Cable / Telecom News

Northwestel suspends fibre rollout, files a Review and Vary with Commission


YELLOWKNIFE and GATINEAU – If the CRTC doesn’t change its mind on the wholesale rates Northwestel can charge its clients providing competing telecom services on its network, the company won’t be building out any more fibre, according to its CEO.

In an interview with Cartt.ca on Friday, Northwestel CEO Paul Flaherty said that the CRTC’s February 25th decision on the telco’s wholesale connect service set rates far too low, making it uneconomical to continue any of its fibre deployment program. The company has filed a Review and Vary with the Commission, asking the CRTC to rethink its decision and reset rates it believes are more reasonable.

“Today, we serve 58 terrestrial communities and 30 of those offered this wholesale connect service,” explained the CEO. “The challenge that we ran into is we had proposed pricing and the CRTC… reduced the rates we proposed by 70%. The problem it’s creating is they’re just taking away our entire business case to build any fibre ever again between communities.

“We were proposing to build fibre to Dawson City (YT) this year and it’s about a $3.6 million project. With the changes they’ve made to the rates, over the life of that plant and the demand that we expect, we should be able to recover about 10% of that cost and that’s it. So… it just makes absolutely no sense for us to go and invest in fibre,” Flaherty continued. “We will upgrade our microwave facilities and make sure customers have the bandwidth they need but it makes no sense with these rates for us to build fibre at all.”

The R&V doesn’t ask for a full return to the original rates the company was asking for in the first proceeding, either, offering in the document to decrease its original proposal by 45%. The company wants costs plus a 60% markup, rather than the 30% granted by the CRTC in February. It also wants the Regulator to recognize a higher fibre deployment cost than the decision stipulates.

In its reaction to the decision in February, Northwestel competitor SSi, one of the ones who’ll be paying those wholesale rates, was very pleased, claiming it the Bell-owned northern incumbent’s wholesale rates are up to 30 times higher than carriers in more southerly, populous regions of the country.
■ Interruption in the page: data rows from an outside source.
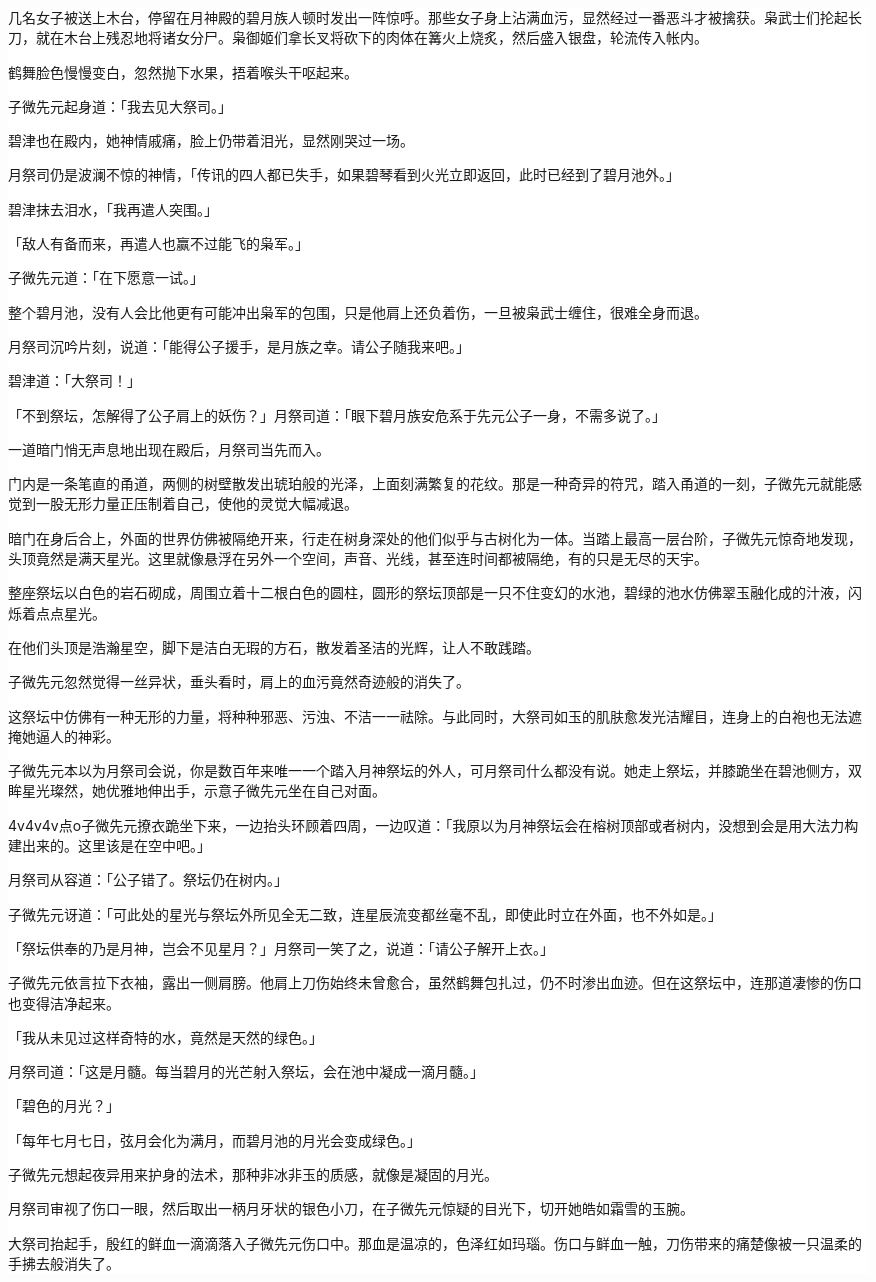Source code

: 几名女子被送上木台，停留在月神殿的碧月族人顿时发出一阵惊呼。那些女子身上沾满血污，显然经过一番恶斗才被擒获。枭武士们抡起长刀，就在木台上残忍地将诸女分尸。枭御姬们拿长叉将砍下的肉体在篝火上烧炙，然后盛入银盘，轮流传入帐内。

鹤舞脸色慢慢变白，忽然抛下水果，捂着喉头干呕起来。

子微先元起身道：「我去见大祭司。」

碧津也在殿内，她神情戚痛，脸上仍带着泪光，显然刚哭过一场。

月祭司仍是波澜不惊的神情，「传讯的四人都已失手，如果碧琴看到火光立即返回，此时已经到了碧月池外。」

碧津抹去泪水，「我再遣人突围。」

「敌人有备而来，再遣人也赢不过能飞的枭军。」

子微先元道：「在下愿意一试。」

整个碧月池，没有人会比他更有可能冲出枭军的包围，只是他肩上还负着伤，一旦被枭武士缠住，很难全身而退。

月祭司沉吟片刻，说道：「能得公子援手，是月族之幸。请公子随我来吧。」

碧津道：「大祭司！」

「不到祭坛，怎解得了公子肩上的妖伤？」月祭司道：「眼下碧月族安危系于先元公子一身，不需多说了。」

一道暗门悄无声息地出现在殿后，月祭司当先而入。

门内是一条笔直的甬道，两侧的树壁散发出琥珀般的光泽，上面刻满繁复的花纹。那是一种奇异的符咒，踏入甬道的一刻，子微先元就能感觉到一股无形力量正压制着自己，使他的灵觉大幅减退。

暗门在身后合上，外面的世界仿佛被隔绝开来，行走在树身深处的他们似乎与古树化为一体。当踏上最高一层台阶，子微先元惊奇地发现，头顶竟然是满天星光。这里就像悬浮在另外一个空间，声音、光线，甚至连时间都被隔绝，有的只是无尽的天宇。

整座祭坛以白色的岩石砌成，周围立着十二根白色的圆柱，圆形的祭坛顶部是一只不住变幻的水池，碧绿的池水仿佛翠玉融化成的汁液，闪烁着点点星光。

在他们头顶是浩瀚星空，脚下是洁白无瑕的方石，散发着圣洁的光辉，让人不敢践踏。

子微先元忽然觉得一丝异状，垂头看时，肩上的血污竟然奇迹般的消失了。

这祭坛中仿佛有一种无形的力量，将种种邪恶、污浊、不洁一一祛除。与此同时，大祭司如玉的肌肤愈发光洁耀目，连身上的白袍也无法遮掩她逼人的神彩。

子微先元本以为月祭司会说，你是数百年来唯一一个踏入月神祭坛的外人，可月祭司什么都没有说。她走上祭坛，并膝跪坐在碧池侧方，双眸星光璨然，她优雅地伸出手，示意子微先元坐在自己对面。

4v4v4v点o子微先元撩衣跪坐下来，一边抬头环顾着四周，一边叹道：「我原以为月神祭坛会在榕树顶部或者树内，没想到会是用大法力构建出来的。这里该是在空中吧。」

月祭司从容道：「公子错了。祭坛仍在树内。」

子微先元讶道：「可此处的星光与祭坛外所见全无二致，连星辰流变都丝毫不乱，即使此时立在外面，也不外如是。」

「祭坛供奉的乃是月神，岂会不见星月？」月祭司一笑了之，说道：「请公子解开上衣。」

子微先元依言拉下衣袖，露出一侧肩膀。他肩上刀伤始终未曾愈合，虽然鹤舞包扎过，仍不时渗出血迹。但在这祭坛中，连那道凄惨的伤口也变得洁净起来。

「我从未见过这样奇特的水，竟然是天然的绿色。」

月祭司道：「这是月髓。每当碧月的光芒射入祭坛，会在池中凝成一滴月髓。」

「碧色的月光？」

「每年七月七日，弦月会化为满月，而碧月池的月光会变成绿色。」

子微先元想起夜异用来护身的法术，那种非冰非玉的质感，就像是凝固的月光。

月祭司审视了伤口一眼，然后取出一柄月牙状的银色小刀，在子微先元惊疑的目光下，切开她皓如霜雪的玉腕。

大祭司抬起手，殷红的鲜血一滴滴落入子微先元伤口中。那血是温凉的，色泽红如玛瑙。伤口与鲜血一触，刀伤带来的痛楚像被一只温柔的手拂去般消失了。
However, says Flaherty, “when you look at the cost of providing service that we have within our operating territory, to get fiber from the edge of our territory in the south to Whitehorse, and to provide some diversity for a portion of that fiber, we spent $60 million – and the population that that serves is probably about 35,000 people. So we’ve got very high costs.
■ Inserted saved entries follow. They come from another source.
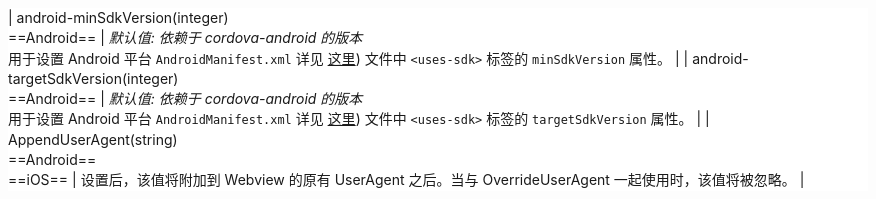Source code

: | android-minSdkVersion(integer) <br/> ==Android==                                         | *默认值: 依赖于 cordova-android 的版本* <br/>  用于设置 Android 平台  ``AndroidManifest.xml`` 详见 [这里][uses-sdk]) 文件中 ``<uses-sdk>``  标签的 ``minSdkVersion`` 属性。                                                                                                                                                                                                                                                                                                                                                                                                                                                                                                                                                                                                                                                                                                                                                                                                                                                                                                                                                                                                                                                                                                                                                                                                                                                                                                                                                 |
| android-targetSdkVersion(integer) <br/> ==Android==                                      | *默认值: 依赖于 cordova-android 的版本* <br/>  用于设置 Android 平台  ``AndroidManifest.xml`` 详见 [这里][uses-sdk]) 文件中 ``<uses-sdk>``  标签的 ``targetSdkVersion`` 属性。                                                                                                                                                                                                                                                                                                                                                                                                                                                                                                                                                                                                                                                                                                                                                                                                                                                                                                                                                                                                                                                                                                                                                                                                                                                                                                                                              |
| AppendUserAgent(string) <br/> ==Android==<br/>==iOS==                                    | 设置后，该值将附加到 Webview 的原有 UserAgent 之后。当与 OverrideUserAgent 一起使用时，该值将被忽略。                                                                                                                                                                                                                                                                                                                                                                                                                                                                                                                                                                                                                                                                                                                                                                                                                                                                                                                                                                                                                                                                                                                                                                                                                                                                                                                                                                                                                       |

[uses-sdk]:             http://developer.android.com/guide/topics/manifest/uses-sdk-element.html
[platform_spec]:        ../reference/cordova-cli/index.html#platform-spec
[plugin_preference]:    ../plugin_ref/spec.html#preference
[plugin_spec]:          ../reference/cordova-cli/index.html#plugin-spec
[plugin_cli]:           ../reference/cordova-cli/index.html#cordova-plugin-command
[whitelist_navigation]: ../reference/cordova-plugin-whitelist/index.html#navigation-whitelist
[whitelist_intent]:     ../reference/cordova-plugin-whitelist/index.html#intent-whitelist
[statusbar_plugin]:     ../reference/cordova-plugin-statusbar/
[edit_config]:          ../plugin_ref/spec.html#edit-config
“At one point when we were just looking at pure telephone services, the average cost for a NAS line in our territory was like $7,400. I think in Bell’s case it’s about $1,000,” he added, “and that’s just in investment of course. That’s not operating costs.”

Flaherty doesn’t yet know how the Commission will respond, or what it will do if the R&V is dismissed, but the company wanted to be very clear how offside it believes the February decision is. “As a result of the decision until such time as the Commission revisits it, we’ve pulled out all of the fibre – not the electronic – investments,” he added. “We thought about this long and hard, but we felt that unless we send a strong message, they’re not going to get it. We need them to make a change here, for sure.”